Directions
With pictures removed, print the listing exactly.

Source material
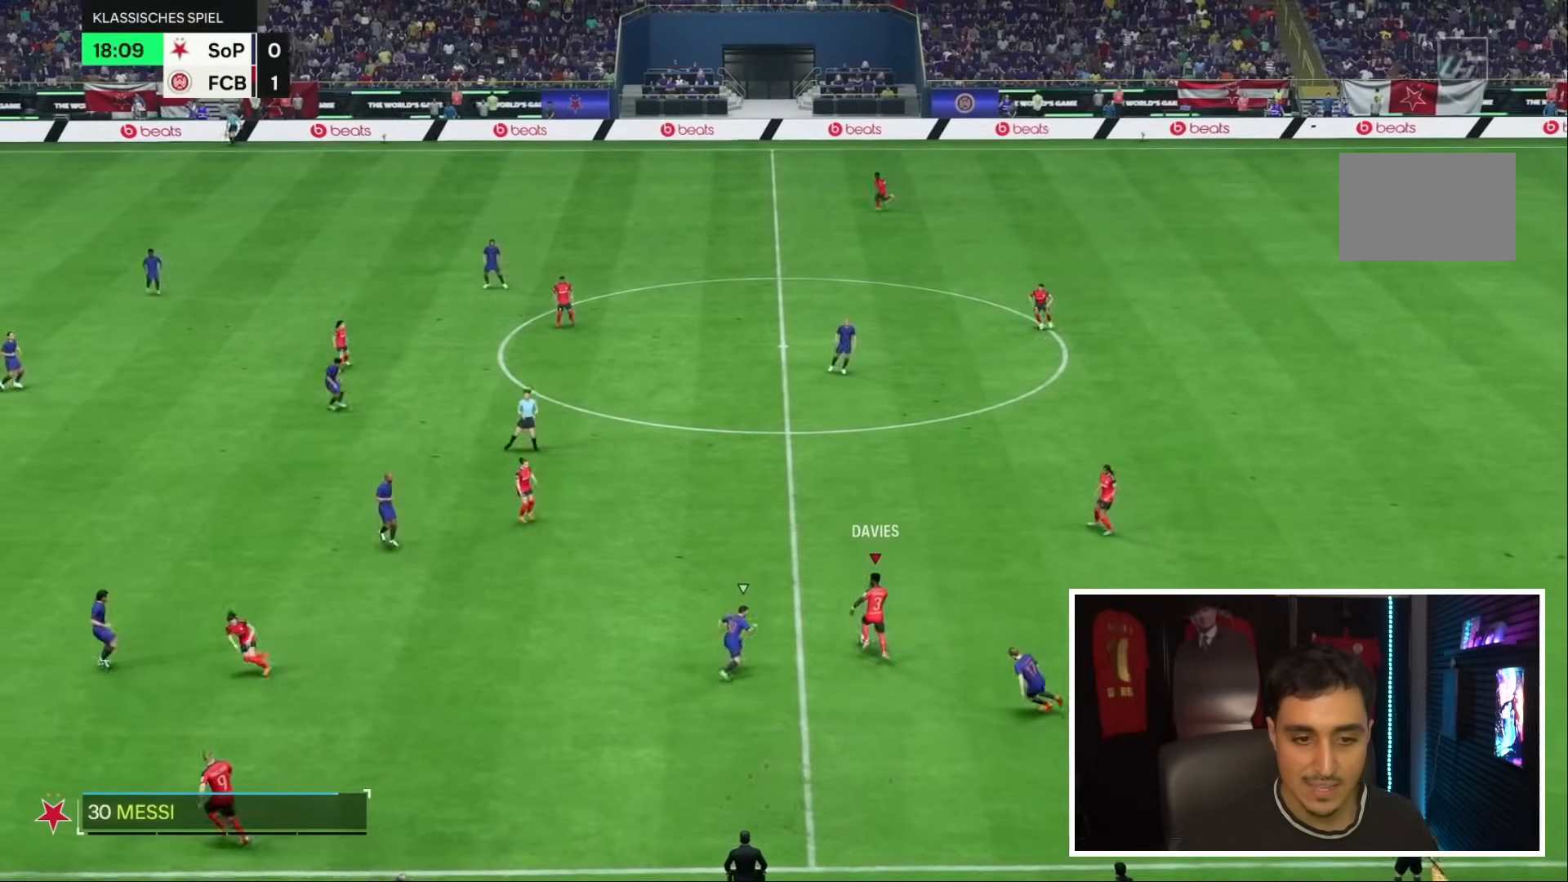
{"buttons": ["R2"], "left_stick": "up", "right_stick": "center"}
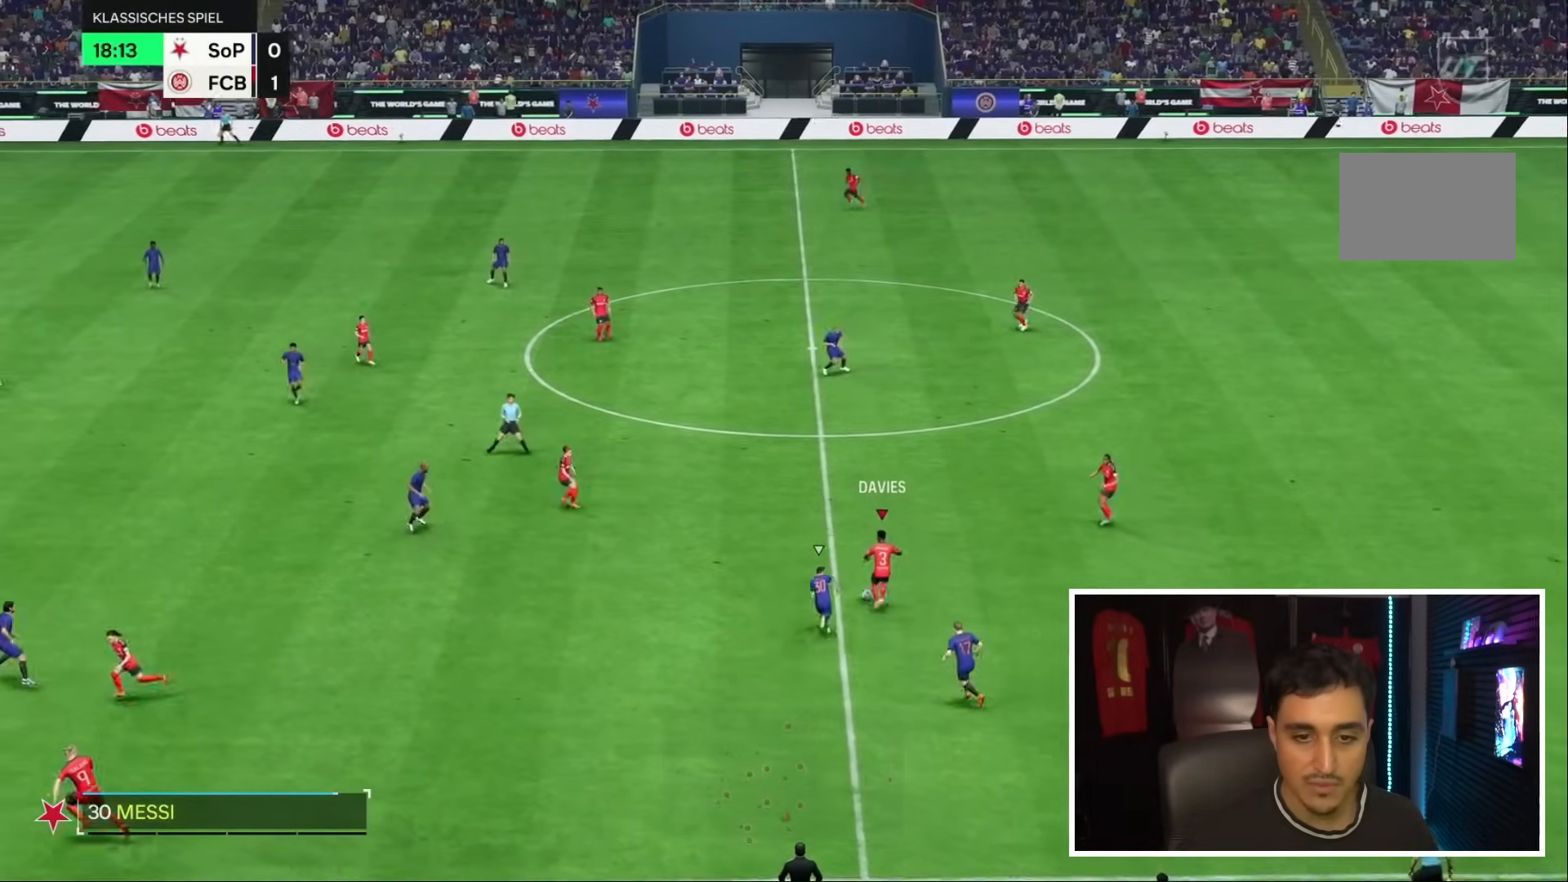
{"buttons": [], "left_stick": "up", "right_stick": "center", "events": [[233, "R2", "up"]]}
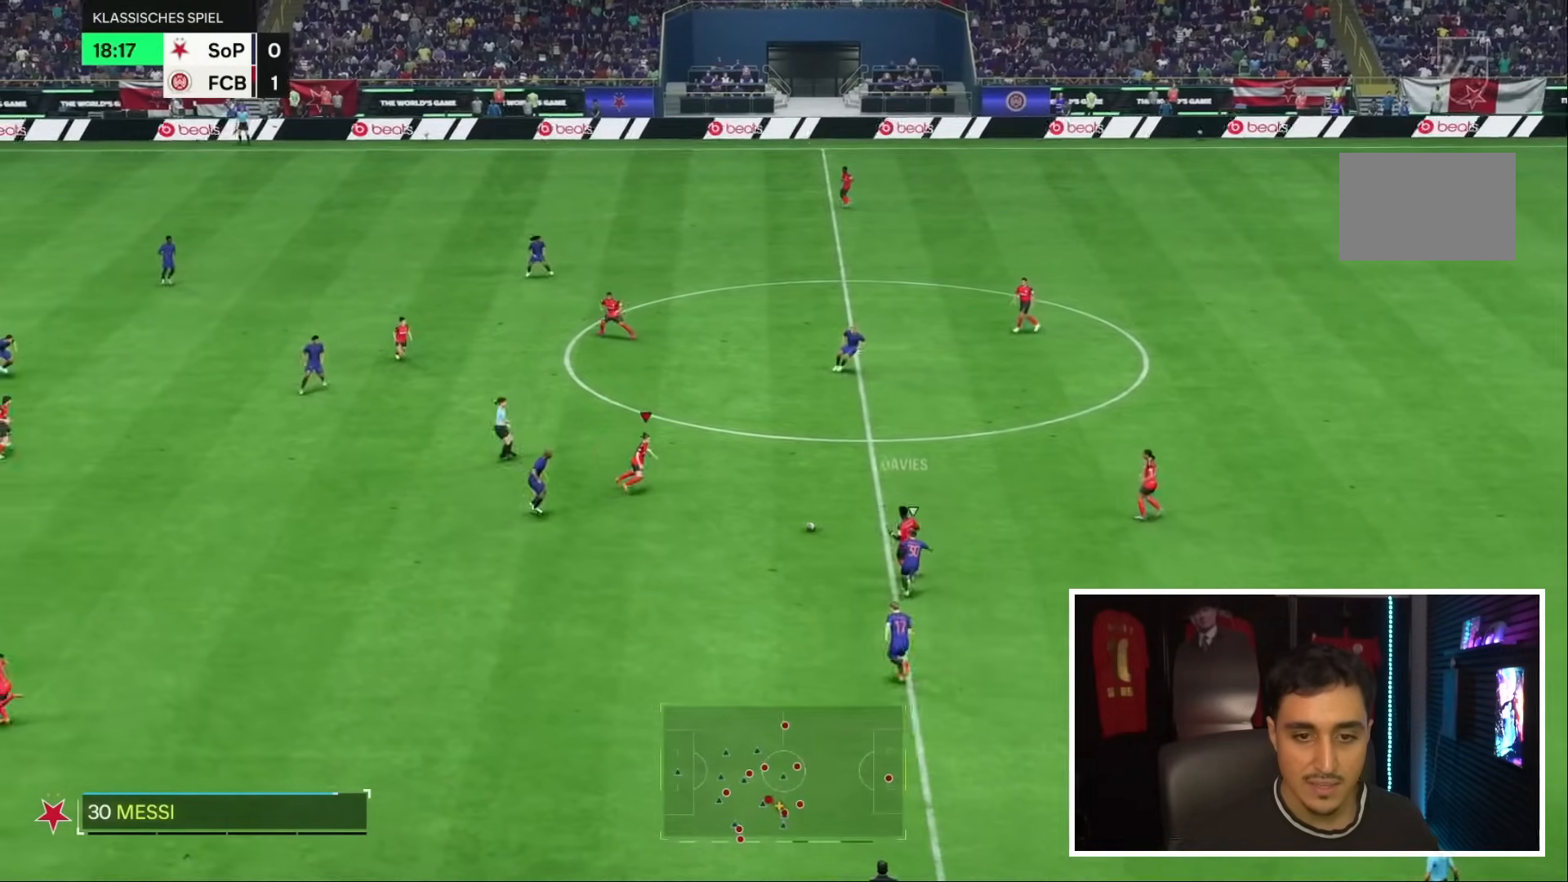
{"buttons": [], "left_stick": "up", "right_stick": "center"}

Response to the exercise
{"buttons": ["R2"], "left_stick": "up", "right_stick": "center"}
{"buttons": [], "left_stick": "up", "right_stick": "center", "events": [[233, "R2", "up"]]}
{"buttons": [], "left_stick": "up", "right_stick": "center"}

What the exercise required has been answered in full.